Вадим Еловенко - Пастухи на костылях
Вот в таком виде он вместе с небольшой делегацией стариков и появился у мэрии с вполне осознанным желанием либо добиться ремонта, либо… хотя бы обещаний, что ремонт будет сделан в ближайший месяц.
На их беду в этот славный провинциальный город в то время наведался губернатор калужской области и чтобы не смущать его видом немощных стариков во главе с хромым, но деятельным калекой, мэр отдал великолепнейший приказ милиции общественной безопасности — избавить площадь от сумасшедших. Правда, он еще заодно убедил, что люди на площади наверняка пьяны. МОБ взял под козырек и всю дружную группу борцов за достойную жизнь вывез в медвытрезвитель. Ну, правильно — доктор сказал в морг? Значит в морг. И уж совсем, как в еще более бородатом анекдоте, поразила Илью ситуация, когда доктор вытрезвителя признал ВСЕХ пьяными. Включая девяностолетнего старика, который от запаха спирта рассыпался бы на месте.
Пораженный, негодующий и впервые так униженный Илья сидел среди стариков и, плотно сжав губы, просто молчал, слушая их возмущение и жалобы на сердечные боли от переживаний. Позже именно этот момент он вспоминал, как ту линию отделившую его от прошлого. Усталый человек войны не может простить предательства. А то, что сотворили с ними, было, по мнению Ильи значительно хуже. Это была ничем не прикрытая подлость.
И даже то, что их, продержав шесть часов, поздней ночью выпустили по домам, не остудило странной возникшей в нем ненависти. Только старая осторожность не позволила ему в ту ночь просто спалить мэрию дотла. Да, наверное, хромая нога напомнила ему, что он уже не так ловок и быстр как раньше.

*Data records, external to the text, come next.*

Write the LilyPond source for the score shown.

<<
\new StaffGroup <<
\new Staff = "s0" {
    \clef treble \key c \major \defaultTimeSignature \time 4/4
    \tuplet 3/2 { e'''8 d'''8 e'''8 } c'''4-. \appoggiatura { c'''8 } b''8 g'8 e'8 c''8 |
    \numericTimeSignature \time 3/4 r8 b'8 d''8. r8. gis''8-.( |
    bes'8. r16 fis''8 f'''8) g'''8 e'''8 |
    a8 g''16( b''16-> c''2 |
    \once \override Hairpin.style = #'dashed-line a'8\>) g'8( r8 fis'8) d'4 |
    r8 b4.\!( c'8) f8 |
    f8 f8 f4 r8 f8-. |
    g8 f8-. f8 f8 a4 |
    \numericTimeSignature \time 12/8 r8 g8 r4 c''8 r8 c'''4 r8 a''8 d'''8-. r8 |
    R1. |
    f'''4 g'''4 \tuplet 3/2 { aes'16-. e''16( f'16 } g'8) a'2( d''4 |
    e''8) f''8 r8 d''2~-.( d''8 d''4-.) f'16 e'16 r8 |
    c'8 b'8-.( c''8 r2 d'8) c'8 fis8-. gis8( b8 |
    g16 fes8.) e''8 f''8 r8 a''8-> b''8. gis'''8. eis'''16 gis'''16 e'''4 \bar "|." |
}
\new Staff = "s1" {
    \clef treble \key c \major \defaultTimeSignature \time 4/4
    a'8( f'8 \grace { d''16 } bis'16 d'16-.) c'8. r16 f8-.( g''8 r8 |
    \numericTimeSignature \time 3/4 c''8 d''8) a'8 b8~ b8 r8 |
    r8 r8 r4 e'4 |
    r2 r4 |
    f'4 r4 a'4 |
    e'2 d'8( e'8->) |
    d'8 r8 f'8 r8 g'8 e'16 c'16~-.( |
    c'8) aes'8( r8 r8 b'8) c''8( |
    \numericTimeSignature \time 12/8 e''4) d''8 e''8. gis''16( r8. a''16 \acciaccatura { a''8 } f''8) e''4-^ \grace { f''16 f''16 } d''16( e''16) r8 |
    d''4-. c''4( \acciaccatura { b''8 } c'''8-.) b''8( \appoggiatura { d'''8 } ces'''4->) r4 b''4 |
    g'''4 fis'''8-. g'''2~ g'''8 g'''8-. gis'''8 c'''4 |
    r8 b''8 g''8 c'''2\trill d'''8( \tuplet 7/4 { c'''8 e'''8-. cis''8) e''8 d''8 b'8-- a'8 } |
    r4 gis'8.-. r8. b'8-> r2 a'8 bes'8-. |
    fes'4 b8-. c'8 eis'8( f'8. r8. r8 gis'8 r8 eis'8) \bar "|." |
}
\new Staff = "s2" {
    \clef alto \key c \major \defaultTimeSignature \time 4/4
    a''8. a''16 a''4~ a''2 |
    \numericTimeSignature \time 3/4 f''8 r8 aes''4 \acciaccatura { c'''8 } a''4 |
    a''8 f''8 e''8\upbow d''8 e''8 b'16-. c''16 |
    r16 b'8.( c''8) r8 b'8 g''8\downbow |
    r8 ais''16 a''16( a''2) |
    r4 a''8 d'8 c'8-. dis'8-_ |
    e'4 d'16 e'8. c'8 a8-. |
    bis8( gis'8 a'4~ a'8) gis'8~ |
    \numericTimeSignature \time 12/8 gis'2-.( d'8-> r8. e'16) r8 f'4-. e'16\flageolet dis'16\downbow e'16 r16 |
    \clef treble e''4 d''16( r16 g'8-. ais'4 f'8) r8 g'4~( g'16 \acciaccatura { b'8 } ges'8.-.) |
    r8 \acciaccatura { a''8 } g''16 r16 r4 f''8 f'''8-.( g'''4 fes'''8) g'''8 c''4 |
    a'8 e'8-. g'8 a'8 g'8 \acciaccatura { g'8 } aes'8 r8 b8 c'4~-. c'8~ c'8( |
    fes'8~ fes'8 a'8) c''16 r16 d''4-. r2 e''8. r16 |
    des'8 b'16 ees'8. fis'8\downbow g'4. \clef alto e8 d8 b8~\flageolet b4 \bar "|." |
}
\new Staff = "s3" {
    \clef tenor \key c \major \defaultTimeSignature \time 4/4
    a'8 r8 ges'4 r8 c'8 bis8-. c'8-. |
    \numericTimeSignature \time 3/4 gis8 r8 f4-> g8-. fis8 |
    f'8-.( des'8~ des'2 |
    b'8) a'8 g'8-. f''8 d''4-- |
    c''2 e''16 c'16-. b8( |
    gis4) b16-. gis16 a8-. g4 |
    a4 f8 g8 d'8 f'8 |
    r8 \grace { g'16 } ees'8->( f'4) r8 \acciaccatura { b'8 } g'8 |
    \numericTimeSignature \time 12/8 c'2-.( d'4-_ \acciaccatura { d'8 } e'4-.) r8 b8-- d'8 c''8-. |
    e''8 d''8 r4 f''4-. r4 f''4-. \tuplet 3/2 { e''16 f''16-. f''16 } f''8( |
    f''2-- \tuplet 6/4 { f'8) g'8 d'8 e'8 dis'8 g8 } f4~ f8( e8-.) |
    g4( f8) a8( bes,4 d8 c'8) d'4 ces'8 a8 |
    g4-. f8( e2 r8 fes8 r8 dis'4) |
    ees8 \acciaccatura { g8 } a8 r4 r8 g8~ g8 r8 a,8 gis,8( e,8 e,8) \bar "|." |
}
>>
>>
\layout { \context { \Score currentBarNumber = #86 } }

Они не спали со стариками всю ночь. Решение, что подлость прощать нельзя, родилось еще в вытрезвителе. Теперь только старики решали своим советом, как будут мстить. Илья, еще не отошедший от такого беспредела, не горячился, как помолодевшие от новой цели в жизни старики, он просто обдумывал ситуацию. Как такое вообще могло произойти? Как мэр просто осмелился на такой шаг? Пожилые же люди! Потом он каялся, что оказался в тот критический вечер таким инертным. Хотя его никогда в этом никто не упрекнул.
До утра старики не слезали со своих телефонов, вызванивая еще живых друзей, товарищей, знакомых и прося их поддержать в митинге, что они наметили на утро. Илья тоже «подтянул» приятелей и знакомых по барным веселым сборищам. Побороться с беспределом властей, как ни странно откликнулось довольно много пожилых людей, да и люди среднего возраста оказались не прочь в пятницу испортить настроение мэру. Пусть он выходные помучается, подумает, что надо и за городом иногда смотреть, а не только беспомощных стариков в вытрезвитель отправлять и ремонтные бюджеты присваивать.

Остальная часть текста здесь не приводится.